Thodari review: This railroad romance speeds into a circus

  • Gautaman Bhaskaran, Hindustan Times, Chennai
  • Updated: Sep 22, 2016 18:05 IST
Thodari stars Dhanush and Keerthy Suresh in the lead roles. (Prabhu Solomon)

Thodari
Director: Prabhu Solomon
Cast: Dhanush, Keerthy Suresh, Karunakaran, Thambi Ramaiah, Radha Ravi, Ganesh Venkatraman
Rating: 1.5/5

Railroad romances have often been a soul mate of cinema. I have seen beautiful love stories emerging from the motion and movement of chugging trains. Shammi Kapoor and Asha Parekh once embarked on the love trail from a train in Teesri Manzil. In Professor, Kapoor gets on a romantic high with his screen sweetheart, Kalpana, on the toy train as it winds through the Ghoom Loop near Darjeeling, and more recently Mani Ratnam imaginatively used the railroad as a leitmotif in his Alaipayuthey. Chennai Express, David Lean’s Brief Encounter -- and I can go on to say how the train has played on-screen cupid through the ages.

Tamil director Prabhu Solomon -- who has given us innumerable romantic features like Kumki and Mynaa -- once again scripts a story of love in his latest outing, Thodari. Shot mostly on the Duranto Express with some scenes canned in places close to Goa and Hyderabad, the film -- whose title means train -- takes its own time to introduce us to its key characters -- like Dhanush’s Poochiyappan serving as a pantry-boy, Saroja (Keerthy Suresh), a touch-up girl for an actor on board, a cynical minister (Radha Ravi), a middle-aged pantry-car manager (Thambi Ramaiah) and a cop (Ganesh Venkatraman). Obviously, it could not have been easy for Solomon, who also wrote the story, to give enough screen time to each one of them. The result is a 168-minute circus on rail that stretches from New Delhi to Chennai.

A Thodari song sequence atop a moving train. (Prabhu Solomon)

Yes, I call it a circus, because Solomon throws every bit of logic to the winds while narrating what he probably set out to create in the first place, a love story between Poochiyappan and Saroja. She is tricked into believing that she has the talent to be a great singer and Poochiyappan spins a whole lot of yarns (including his friendship with a famous music director) to get the girl close to him.

But firmly believing that the path of love never runs smooth, the helmer packs in a variety of incidents -- each bizarre than the other. While the manager has a glad eye for the actor and is undignified enough not to hide it, trampling, in the bargain, on his responsibilities, a set of thieves is mistaken by security agencies for terrorists after the engine driver collapses at the wheel.

The ‘driverless’ train picks up speed and races at a crazy speed (100 km an hour) in scenes that reminded me of Taking of Pelham 123 (a 2009 movie with Denzel Washington and John Travolta that, in turn, was a remake of the 1974 original with Robert Shaw).

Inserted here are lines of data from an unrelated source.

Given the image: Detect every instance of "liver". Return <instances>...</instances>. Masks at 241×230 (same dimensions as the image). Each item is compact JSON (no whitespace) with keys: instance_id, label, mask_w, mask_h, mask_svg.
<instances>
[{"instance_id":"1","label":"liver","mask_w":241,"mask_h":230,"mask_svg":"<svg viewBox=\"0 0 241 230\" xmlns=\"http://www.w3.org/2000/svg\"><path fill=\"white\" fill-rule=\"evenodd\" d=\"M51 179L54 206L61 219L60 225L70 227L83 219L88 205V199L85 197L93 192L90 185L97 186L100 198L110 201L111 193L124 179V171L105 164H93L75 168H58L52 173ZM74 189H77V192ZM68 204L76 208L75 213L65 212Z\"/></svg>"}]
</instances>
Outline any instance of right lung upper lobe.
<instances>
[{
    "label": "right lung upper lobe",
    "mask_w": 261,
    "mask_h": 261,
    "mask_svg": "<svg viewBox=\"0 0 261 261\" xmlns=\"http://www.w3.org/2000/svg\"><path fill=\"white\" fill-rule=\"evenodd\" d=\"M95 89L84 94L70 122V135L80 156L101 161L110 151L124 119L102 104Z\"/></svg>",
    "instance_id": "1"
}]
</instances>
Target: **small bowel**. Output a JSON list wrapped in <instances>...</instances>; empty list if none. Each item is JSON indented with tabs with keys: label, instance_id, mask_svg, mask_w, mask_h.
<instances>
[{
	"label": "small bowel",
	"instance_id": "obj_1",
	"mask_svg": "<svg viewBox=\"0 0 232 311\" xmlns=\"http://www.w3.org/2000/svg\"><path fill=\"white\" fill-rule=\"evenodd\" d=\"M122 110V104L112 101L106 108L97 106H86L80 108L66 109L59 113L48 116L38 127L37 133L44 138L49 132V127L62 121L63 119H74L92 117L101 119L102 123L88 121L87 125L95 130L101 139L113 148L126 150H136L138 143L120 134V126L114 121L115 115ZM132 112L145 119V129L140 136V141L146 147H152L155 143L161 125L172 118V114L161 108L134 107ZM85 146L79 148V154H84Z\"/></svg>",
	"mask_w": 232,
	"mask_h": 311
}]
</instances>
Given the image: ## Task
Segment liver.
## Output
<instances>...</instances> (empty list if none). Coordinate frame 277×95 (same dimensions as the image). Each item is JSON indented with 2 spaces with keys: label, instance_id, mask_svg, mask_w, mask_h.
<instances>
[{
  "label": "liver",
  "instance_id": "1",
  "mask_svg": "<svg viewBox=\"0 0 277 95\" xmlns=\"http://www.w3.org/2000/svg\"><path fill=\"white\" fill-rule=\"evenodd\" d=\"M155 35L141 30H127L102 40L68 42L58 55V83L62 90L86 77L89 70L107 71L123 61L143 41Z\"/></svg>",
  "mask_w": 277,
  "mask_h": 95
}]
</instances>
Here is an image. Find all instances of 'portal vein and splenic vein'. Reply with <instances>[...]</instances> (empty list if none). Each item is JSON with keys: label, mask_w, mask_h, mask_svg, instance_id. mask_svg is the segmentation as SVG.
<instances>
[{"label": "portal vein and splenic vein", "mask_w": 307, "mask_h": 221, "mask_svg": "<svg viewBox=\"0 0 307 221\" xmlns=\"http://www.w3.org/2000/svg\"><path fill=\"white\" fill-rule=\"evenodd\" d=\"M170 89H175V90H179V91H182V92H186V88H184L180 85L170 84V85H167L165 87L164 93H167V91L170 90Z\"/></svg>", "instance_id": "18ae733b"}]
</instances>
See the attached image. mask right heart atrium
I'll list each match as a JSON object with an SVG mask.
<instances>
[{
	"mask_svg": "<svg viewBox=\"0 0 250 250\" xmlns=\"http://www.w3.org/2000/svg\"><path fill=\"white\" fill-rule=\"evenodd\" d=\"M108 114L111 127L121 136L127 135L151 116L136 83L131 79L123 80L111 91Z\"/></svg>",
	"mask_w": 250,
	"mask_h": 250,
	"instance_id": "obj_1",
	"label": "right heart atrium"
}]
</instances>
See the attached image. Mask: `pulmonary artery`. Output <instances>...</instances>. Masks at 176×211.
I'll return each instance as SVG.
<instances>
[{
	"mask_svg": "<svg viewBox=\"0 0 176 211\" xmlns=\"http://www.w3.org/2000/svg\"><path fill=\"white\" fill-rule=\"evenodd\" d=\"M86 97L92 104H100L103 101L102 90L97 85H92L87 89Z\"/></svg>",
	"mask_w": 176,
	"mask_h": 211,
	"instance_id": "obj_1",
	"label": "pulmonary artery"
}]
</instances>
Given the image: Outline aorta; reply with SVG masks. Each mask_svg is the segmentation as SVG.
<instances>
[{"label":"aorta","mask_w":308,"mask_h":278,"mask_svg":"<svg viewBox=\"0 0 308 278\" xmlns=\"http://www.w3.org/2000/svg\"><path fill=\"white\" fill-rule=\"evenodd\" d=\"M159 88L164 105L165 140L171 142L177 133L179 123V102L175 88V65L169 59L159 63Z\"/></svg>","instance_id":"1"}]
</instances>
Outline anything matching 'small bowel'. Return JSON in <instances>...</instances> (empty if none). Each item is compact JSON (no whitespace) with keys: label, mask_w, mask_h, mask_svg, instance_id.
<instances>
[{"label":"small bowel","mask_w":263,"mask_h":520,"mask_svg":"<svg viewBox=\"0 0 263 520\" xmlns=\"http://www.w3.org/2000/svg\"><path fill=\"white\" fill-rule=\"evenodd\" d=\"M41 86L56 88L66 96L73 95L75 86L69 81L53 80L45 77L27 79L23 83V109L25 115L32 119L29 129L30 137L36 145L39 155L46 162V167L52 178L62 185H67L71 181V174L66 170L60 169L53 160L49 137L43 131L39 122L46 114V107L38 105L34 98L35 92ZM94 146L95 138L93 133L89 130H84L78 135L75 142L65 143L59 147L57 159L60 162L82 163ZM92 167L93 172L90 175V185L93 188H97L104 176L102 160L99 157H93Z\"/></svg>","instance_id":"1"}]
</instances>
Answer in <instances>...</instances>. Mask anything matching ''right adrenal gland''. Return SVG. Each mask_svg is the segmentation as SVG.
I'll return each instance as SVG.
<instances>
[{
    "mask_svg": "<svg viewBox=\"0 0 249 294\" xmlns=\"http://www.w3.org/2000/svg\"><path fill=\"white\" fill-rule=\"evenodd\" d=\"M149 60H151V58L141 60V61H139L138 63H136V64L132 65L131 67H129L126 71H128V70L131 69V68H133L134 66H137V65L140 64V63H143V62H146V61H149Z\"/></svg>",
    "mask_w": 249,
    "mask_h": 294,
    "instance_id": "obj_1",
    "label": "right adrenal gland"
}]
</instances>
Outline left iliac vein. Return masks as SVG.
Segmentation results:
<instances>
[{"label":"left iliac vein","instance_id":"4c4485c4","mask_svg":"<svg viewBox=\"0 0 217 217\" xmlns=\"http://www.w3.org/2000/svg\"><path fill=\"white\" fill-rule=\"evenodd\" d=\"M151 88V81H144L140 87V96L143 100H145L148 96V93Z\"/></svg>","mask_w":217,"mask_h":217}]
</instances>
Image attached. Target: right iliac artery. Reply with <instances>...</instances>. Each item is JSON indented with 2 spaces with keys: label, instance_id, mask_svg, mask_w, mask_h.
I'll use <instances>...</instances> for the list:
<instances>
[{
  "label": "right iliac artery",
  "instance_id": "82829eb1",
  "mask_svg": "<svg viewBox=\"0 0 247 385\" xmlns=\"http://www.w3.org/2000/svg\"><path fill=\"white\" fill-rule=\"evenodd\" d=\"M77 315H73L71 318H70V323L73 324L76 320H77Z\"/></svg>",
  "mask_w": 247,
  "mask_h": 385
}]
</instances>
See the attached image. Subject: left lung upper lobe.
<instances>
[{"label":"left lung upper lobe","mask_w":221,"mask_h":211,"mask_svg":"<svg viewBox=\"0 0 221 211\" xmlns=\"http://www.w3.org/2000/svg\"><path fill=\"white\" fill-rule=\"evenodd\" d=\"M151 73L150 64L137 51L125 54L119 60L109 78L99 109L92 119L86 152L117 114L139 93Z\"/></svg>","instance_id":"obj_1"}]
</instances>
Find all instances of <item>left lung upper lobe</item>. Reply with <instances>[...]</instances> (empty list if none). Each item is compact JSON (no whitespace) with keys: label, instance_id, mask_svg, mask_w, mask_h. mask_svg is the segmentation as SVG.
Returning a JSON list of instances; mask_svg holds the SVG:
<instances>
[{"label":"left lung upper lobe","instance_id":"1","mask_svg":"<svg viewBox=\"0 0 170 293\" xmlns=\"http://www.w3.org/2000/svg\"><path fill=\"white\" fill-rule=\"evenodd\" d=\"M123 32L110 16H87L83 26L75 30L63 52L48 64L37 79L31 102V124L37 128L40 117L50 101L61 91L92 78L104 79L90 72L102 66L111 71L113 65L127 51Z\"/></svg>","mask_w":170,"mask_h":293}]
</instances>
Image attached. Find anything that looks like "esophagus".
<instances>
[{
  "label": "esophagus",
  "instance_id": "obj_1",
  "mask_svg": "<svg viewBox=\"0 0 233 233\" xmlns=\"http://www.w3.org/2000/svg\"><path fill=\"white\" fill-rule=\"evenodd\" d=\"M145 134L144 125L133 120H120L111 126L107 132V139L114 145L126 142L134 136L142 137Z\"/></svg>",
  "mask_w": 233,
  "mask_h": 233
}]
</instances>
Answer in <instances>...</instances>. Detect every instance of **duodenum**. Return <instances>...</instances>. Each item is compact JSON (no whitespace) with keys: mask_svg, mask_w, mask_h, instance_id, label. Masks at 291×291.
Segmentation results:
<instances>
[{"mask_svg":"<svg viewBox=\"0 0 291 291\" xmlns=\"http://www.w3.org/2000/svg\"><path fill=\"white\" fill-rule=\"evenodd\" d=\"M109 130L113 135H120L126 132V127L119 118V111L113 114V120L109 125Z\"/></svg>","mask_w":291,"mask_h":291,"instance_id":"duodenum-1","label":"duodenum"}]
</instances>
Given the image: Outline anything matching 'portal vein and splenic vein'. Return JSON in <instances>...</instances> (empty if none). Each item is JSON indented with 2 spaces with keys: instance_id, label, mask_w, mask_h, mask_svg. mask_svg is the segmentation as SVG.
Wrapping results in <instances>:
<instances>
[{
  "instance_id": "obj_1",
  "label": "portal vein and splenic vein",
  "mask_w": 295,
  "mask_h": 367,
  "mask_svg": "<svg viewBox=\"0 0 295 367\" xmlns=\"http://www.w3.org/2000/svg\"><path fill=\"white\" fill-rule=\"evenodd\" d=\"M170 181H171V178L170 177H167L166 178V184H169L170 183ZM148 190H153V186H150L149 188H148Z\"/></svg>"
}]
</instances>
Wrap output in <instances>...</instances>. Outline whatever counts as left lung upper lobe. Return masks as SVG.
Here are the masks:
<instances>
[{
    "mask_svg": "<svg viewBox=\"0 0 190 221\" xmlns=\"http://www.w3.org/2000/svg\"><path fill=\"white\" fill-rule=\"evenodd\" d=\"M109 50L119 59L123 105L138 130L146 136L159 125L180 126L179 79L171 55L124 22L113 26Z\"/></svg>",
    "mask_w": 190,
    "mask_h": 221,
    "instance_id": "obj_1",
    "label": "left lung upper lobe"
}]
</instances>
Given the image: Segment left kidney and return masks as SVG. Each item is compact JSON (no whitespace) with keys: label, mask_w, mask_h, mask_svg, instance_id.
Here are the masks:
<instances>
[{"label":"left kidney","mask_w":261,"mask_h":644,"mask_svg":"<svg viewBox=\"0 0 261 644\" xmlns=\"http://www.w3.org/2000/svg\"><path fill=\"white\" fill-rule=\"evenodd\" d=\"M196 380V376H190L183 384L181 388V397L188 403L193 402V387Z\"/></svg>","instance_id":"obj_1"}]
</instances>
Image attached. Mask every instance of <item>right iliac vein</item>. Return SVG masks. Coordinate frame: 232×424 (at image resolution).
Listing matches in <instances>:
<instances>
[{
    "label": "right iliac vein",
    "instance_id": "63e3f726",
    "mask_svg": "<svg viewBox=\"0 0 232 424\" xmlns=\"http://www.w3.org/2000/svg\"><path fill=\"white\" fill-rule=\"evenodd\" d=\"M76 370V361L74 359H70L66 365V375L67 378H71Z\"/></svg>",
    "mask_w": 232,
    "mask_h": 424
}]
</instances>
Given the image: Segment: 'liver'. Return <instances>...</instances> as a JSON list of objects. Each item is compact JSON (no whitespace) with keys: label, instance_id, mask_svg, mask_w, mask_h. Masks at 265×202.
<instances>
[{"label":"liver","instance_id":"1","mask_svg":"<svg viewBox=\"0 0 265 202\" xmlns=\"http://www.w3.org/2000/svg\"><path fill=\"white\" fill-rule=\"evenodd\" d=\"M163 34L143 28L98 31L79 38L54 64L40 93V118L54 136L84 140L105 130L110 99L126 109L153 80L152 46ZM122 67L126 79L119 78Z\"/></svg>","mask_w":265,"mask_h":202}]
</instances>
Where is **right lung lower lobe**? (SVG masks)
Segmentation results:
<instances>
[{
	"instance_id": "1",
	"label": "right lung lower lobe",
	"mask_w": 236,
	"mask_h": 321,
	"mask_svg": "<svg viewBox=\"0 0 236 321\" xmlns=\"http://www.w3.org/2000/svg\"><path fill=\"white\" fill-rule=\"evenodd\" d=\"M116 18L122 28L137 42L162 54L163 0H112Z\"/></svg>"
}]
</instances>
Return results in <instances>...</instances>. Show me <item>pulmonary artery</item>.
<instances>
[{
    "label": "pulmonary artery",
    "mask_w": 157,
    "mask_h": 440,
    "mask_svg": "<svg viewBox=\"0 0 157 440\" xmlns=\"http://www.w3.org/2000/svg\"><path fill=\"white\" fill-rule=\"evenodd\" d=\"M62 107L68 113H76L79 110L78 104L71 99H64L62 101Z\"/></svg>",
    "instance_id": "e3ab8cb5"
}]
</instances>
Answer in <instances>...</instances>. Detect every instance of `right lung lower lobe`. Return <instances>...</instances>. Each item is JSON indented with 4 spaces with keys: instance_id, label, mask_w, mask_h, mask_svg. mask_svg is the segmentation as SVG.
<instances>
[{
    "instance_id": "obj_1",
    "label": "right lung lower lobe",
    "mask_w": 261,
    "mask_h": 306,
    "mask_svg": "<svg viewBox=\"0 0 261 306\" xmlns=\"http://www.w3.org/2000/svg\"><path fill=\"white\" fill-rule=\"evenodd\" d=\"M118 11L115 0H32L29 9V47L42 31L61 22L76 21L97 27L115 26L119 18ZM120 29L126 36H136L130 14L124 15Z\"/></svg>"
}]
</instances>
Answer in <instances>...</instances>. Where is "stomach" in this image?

And nobody can stop it, including Saroja who is trapped outside the driver’s cabin, and Poochiyappan, who looks on helplessly from the coach across the engine. And this crisis comes after a whole lot of antics with the couple singing atop a speeding train, and the hero single-handedly pushing the thieves, the whole lot of them, off the roof!

Solomon throws every bit of logic to the winds while narrating his rail romance. (Prabhu Solomon)

What could have been a simple story of romance and affection has been needlessly messed up with crass humour (of the Ramaiah variety) and stunts that even a circus artist might not quite dare. Adding to this madness is the rescue effort by a helicopter that swings and totters in mid-air while a man from it tries to get on to the engine. And running along with the train at 100-odd km an hour is a van with a television team perched on the roof. Certainly, a case of not just a runaway train, but also a runway imagination.

If this is the idea of entertainment (punctuated with dream songs), it is awfully unrefined and just about unwatchable. Yes, Keerthy is a natural, the one redeeming feature in Thodari, and Dhanush gets down to playing -- all over again -- the underdog. His dialogue delivery and his other mannerisms remain boringly similar to his earlier works.